*** Opening Supplied information ***

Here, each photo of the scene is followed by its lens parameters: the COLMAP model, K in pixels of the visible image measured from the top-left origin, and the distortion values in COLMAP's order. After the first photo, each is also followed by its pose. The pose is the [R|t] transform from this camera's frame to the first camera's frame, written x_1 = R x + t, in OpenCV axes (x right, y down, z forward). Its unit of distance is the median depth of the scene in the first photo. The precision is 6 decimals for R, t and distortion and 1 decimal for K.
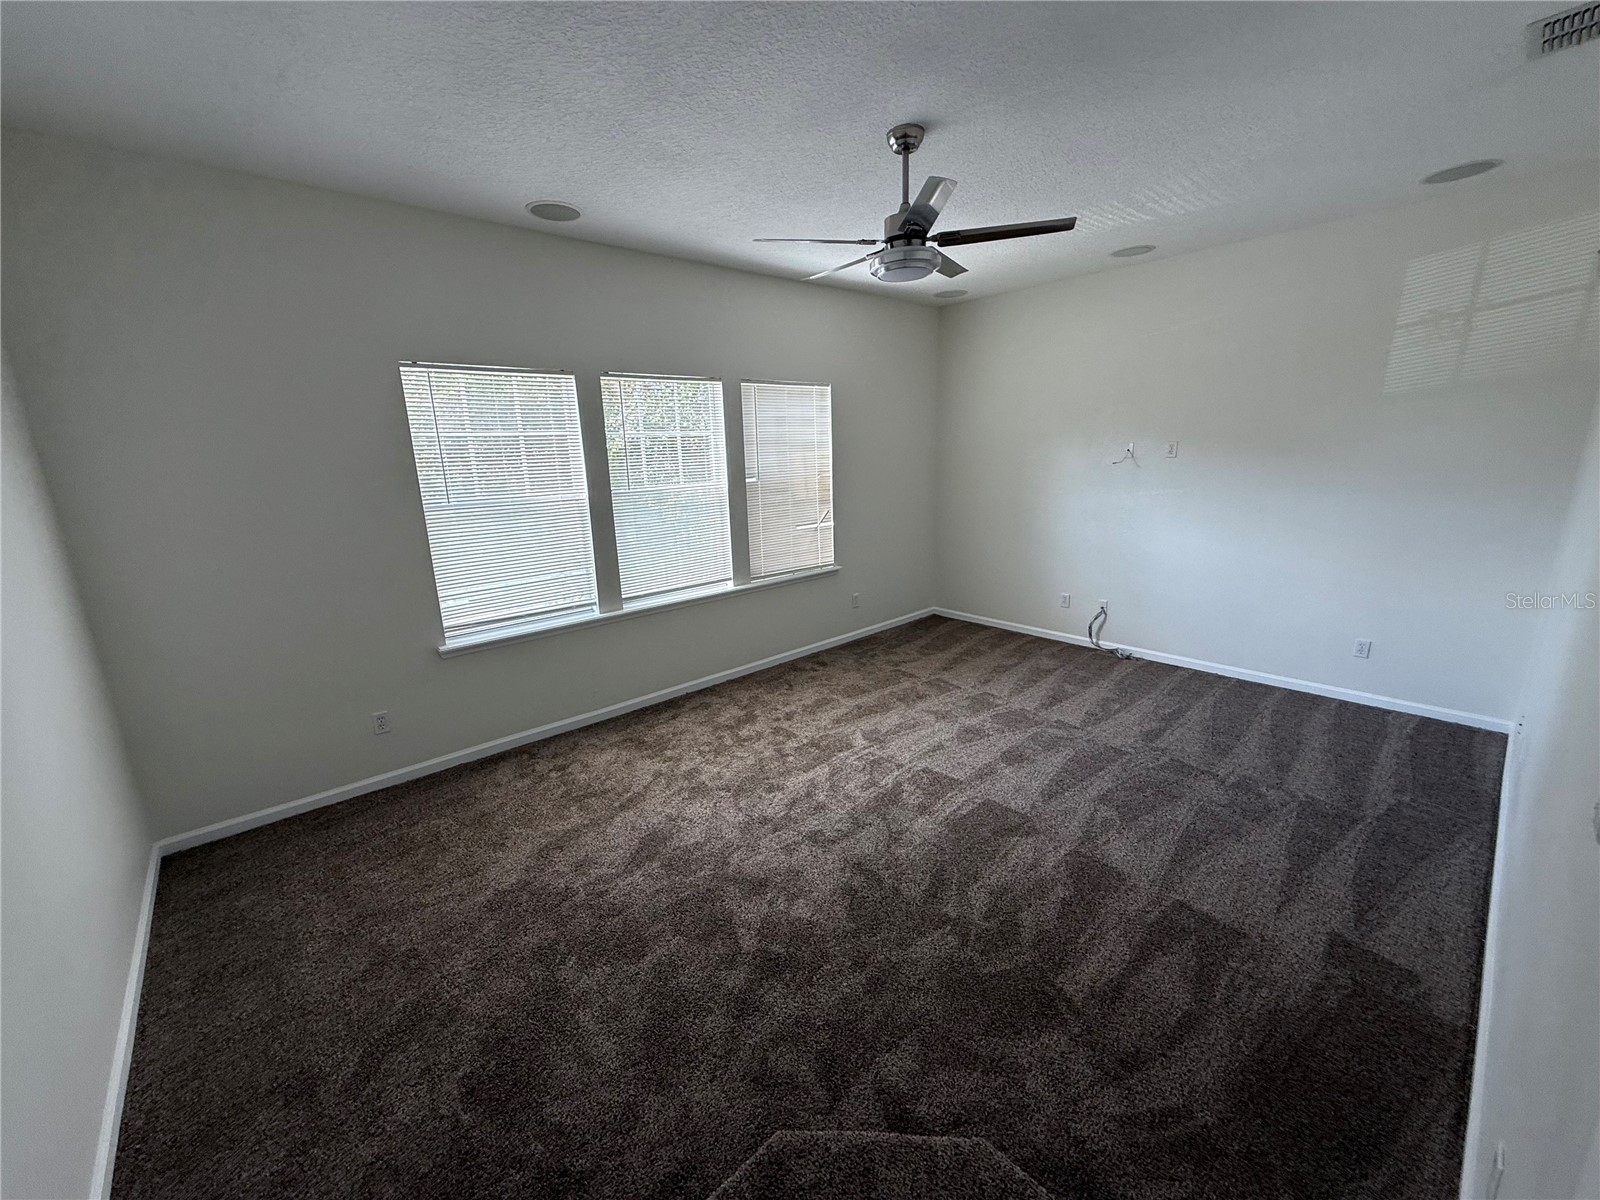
lens RADIAL K [[638.8, 0, 799.3], [0, 638.8, 602.8], [0, 0, 1]] dist [-0.000365, -0.000267]
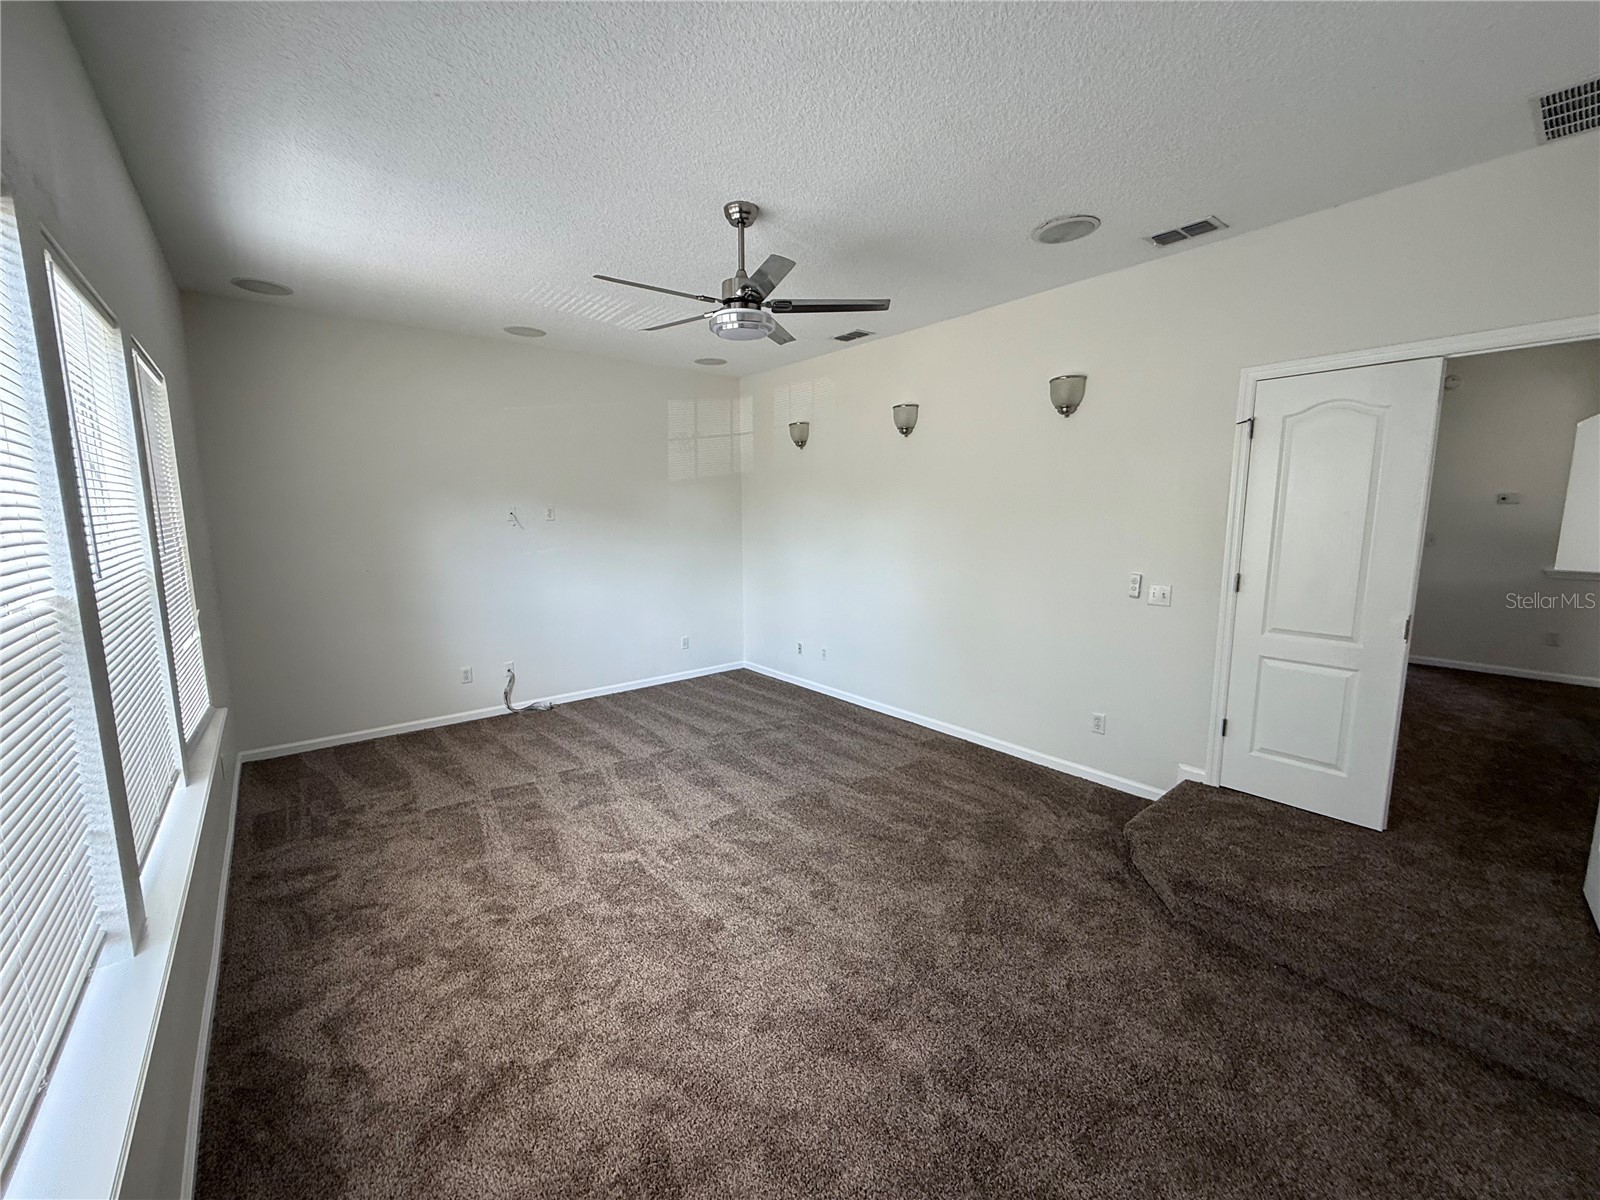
lens RADIAL K [[638.8, 0, 798.7], [0, 638.8, 597.1], [0, 0, 1]] dist [-0.000365, -0.000267]
pose [[0.037418, -0.104104, 0.993862, -0.613428], [0.241450, 0.966033, 0.092098, -0.108357], [-0.969692, 0.236522, 0.061283, 0.622169]]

*** Closing Supplied information ***

Work instructions: In the reply, each line of the data must appear exactly as written, and no picture may appear.

Output for this exercise:
Here, each photo of the scene is followed by its lens parameters: the COLMAP model, K in pixels of the visible image measured from the top-left origin, and the distortion values in COLMAP's order. After the first photo, each is also followed by its pose. The pose is the [R|t] transform from this camera's frame to the first camera's frame, written x_1 = R x + t, in OpenCV axes (x right, y down, z forward). Its unit of distance is the median depth of the scene in the first photo. The precision is 6 decimals for R, t and distortion and 1 decimal for K.
lens RADIAL K [[638.8, 0, 799.3], [0, 638.8, 602.8], [0, 0, 1]] dist [-0.000365, -0.000267]
lens RADIAL K [[638.8, 0, 798.7], [0, 638.8, 597.1], [0, 0, 1]] dist [-0.000365, -0.000267]
pose [[0.037418, -0.104104, 0.993862, -0.613428], [0.241450, 0.966033, 0.092098, -0.108357], [-0.969692, 0.236522, 0.061283, 0.622169]]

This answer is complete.